Tuesday, 2 December 2014

Taxing Knowledge

Nurul Izzah Anwar said that knowledge taxation is highly immoral, according to Free Malaysia Today.

The Malaysian MP for Lembah Pantai was referring to the goods and services tax (GST) exemption for certain print books such as school exercise books, dictionaries, textbooks, illustrated children's books and religious texts when the new tax comes into effect next year in April. She felt the tax on books would "discourage a healthy reading culture, and result in knowledge being 'reserved for the wealthy'."

"Knowledge is not a privilege: It is a right," she stated. "The government must classify all books, regardless of category, as a zero-rated item under the GST."

Upon my tweeting this quote, someone asked whether GST will be applied to e-books. Apparently not, if this report is valid.

...the Customs Department made it very clear that e-books will not have GST. This is due to the nature of the product that does not have tangible components and chains of production.

Amir Muhammad also said that e-books were GST-exempt during a panel discussion at the George Town Literary Festival, and exhorted the audience to buy more e-books (including those from his Fixi imprint, one supposes).

While it's good that GST is not imposed on e-books, I have a wee problem with this bit: "does not have tangible components and chains of production".

This might apply for e-books are solely published in digital format, such as direct uploads to Smashwords, but what about digital versions of print books?
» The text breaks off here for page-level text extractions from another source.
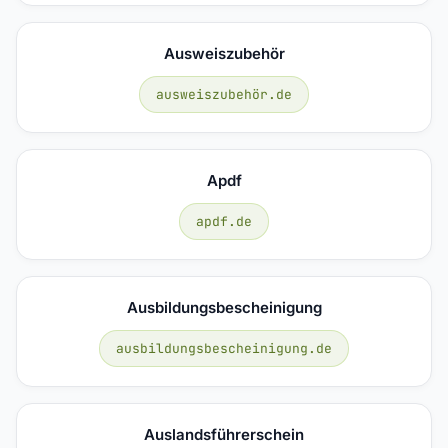
Ausweiszubehör
ausweiszubehör.de
Apdf
apdf.de
Ausbildungsbescheinigung
ausbildungsbescheinigung.de
Auslandsführerschein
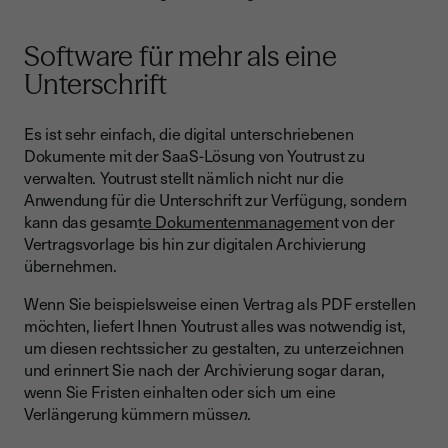
Software für mehr als eine
Unterschrift
Es ist sehr einfach, die digital unterschriebenen
Dokumente mit der SaaS-Lösung von Youtrust zu
verwalten. Youtrust stellt nämlich nicht nur die
Anwendung für die Unterschrift zur Verfügung, sondern
kann das gesam
te Dokumentenmanageme
nt von der
Vertragsvorlage bis hin zur digitalen Archivierung
übernehmen.
Wenn Sie beispielsweise einen Vertrag als PDF erstellen
möchten, liefert Ihnen Youtrust alles was notwendig ist,
um diesen rechtssicher zu gestalten, zu unterzeichnen
und erinnert Sie nach der Archivierung sogar daran,
wenn Sie Fristen einhalten oder sich um eine
Verlängerung kümmern müsse
n
.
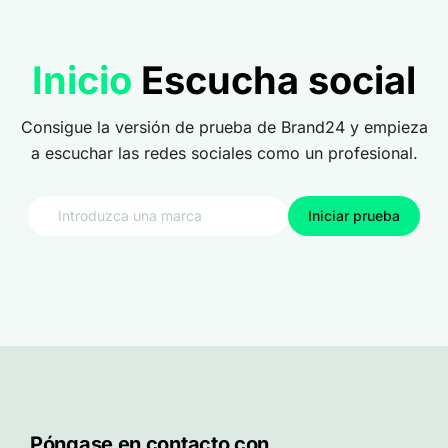
Inicio
Escucha social
Consigue la versión de prueba de Brand24 y empieza
a escuchar las redes sociales como un profesional.
Iniciar prueba
Póngase en contacto con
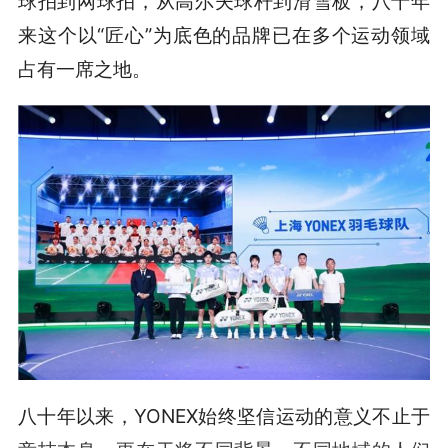
球拍到网球拍，从高尔夫球杆到滑雪板，八十年
来这个以“匠心”为底色的品牌已在多个运动领域
占有一席之地。
八十年以来，YONEX始终坚信运动的意义不止于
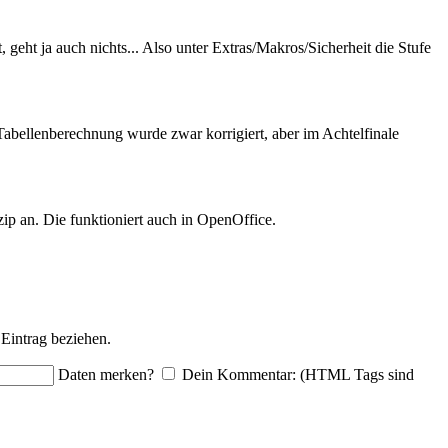
ht ja auch nichts... Also unter Extras/Makros/Sicherheit die Stufe
e Tabellenberechnung wurde zwar korrigiert, aber im Achtelfinale
p an. Die funktioniert auch in OpenOffice.
Eintrag beziehen.
Daten merken?
Dein Kommentar: (HTML Tags sind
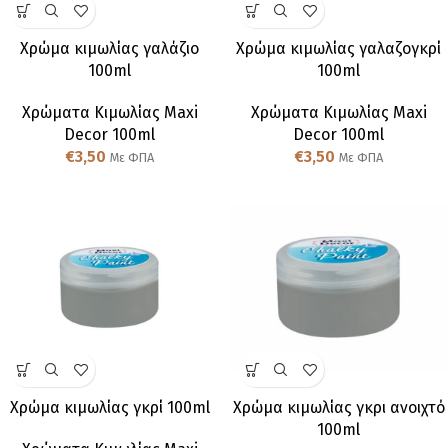
Χρώμα κιμωλίας γαλάζιο
Χρώμα κιμωλίας γαλαζογκρί
100ml
100ml
Χρώματα Κιμωλίας Maxi
Χρώματα Κιμωλίας Maxi
Decor 100ml
Decor 100ml
€
3,50
€
3,50
Με ΦΠΑ
Με ΦΠΑ
Χρώμα κιμωλίας γκρί 100ml
Χρώμα κιμωλίας γκρι ανοιχτό
100ml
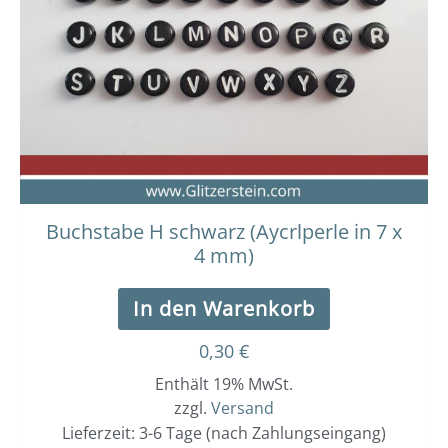
Buchstabe H schwarz (Aycrlperle in 7 x
4 mm)
In den Warenkorb
0,30
€
Enthält 19% MwSt.
zzgl.
Versand
Lieferzeit: 3-6 Tage (nach Zahlungseingang)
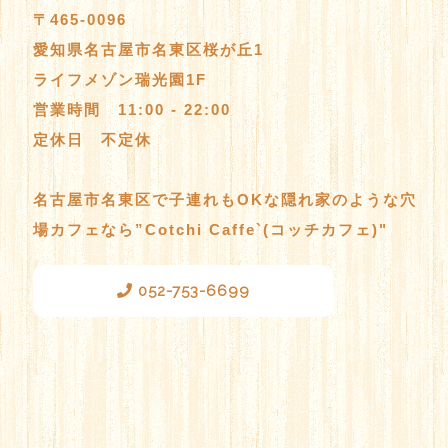
〒465-0096
愛知県名古屋市名東区桜が丘1
ライフメゾン瑞光園1F
営業時間 11:00 - 22:00
定休日 不定休
名古屋市名東区で子連れもOKな隠れ家のような穴
場カフェなら”Cotchi Caffe`(コッチカフェ)"
052-753-6699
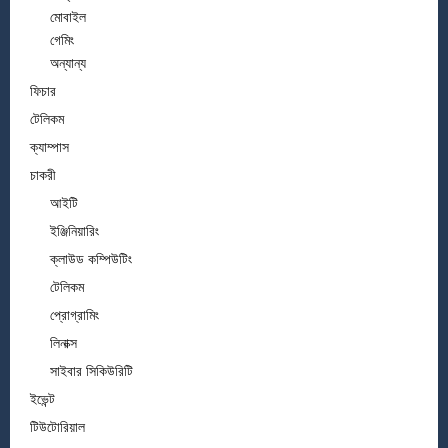
মোবাইল
গেমিং
অন্যান্য
ফিচার
টেলিকম
ক্যাম্পাস
চাকরী
আইটি
ইঞ্জিনিয়ারিং
ক্লাউড কম্পিউটিং
টেলিকম
প্রোগ্রামিং
লিনাক্স
সাইবার সিকিউরিটি
ইভেন্ট
টিউটোরিয়াল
Don't those originally have tangible components and chains of production?

That being said, I am, for several reasons, concerned about the imposition of GST on printed material. Physical books are already expensive and anything that adds to this cannot possibly be welcomed by consumers.

The shift to GST-exempt e-books might save some pennies, but studies are beginning to suggest that print-free reading might not help the brain absorb and retain information.

When the e-book came about, people were all about the imminent death of print. These days, however, they're saying that the death of books - and print in general - "has been greatly exaggerated".

I'm hoping it stays that way for a long time, come hell, high water, and GST.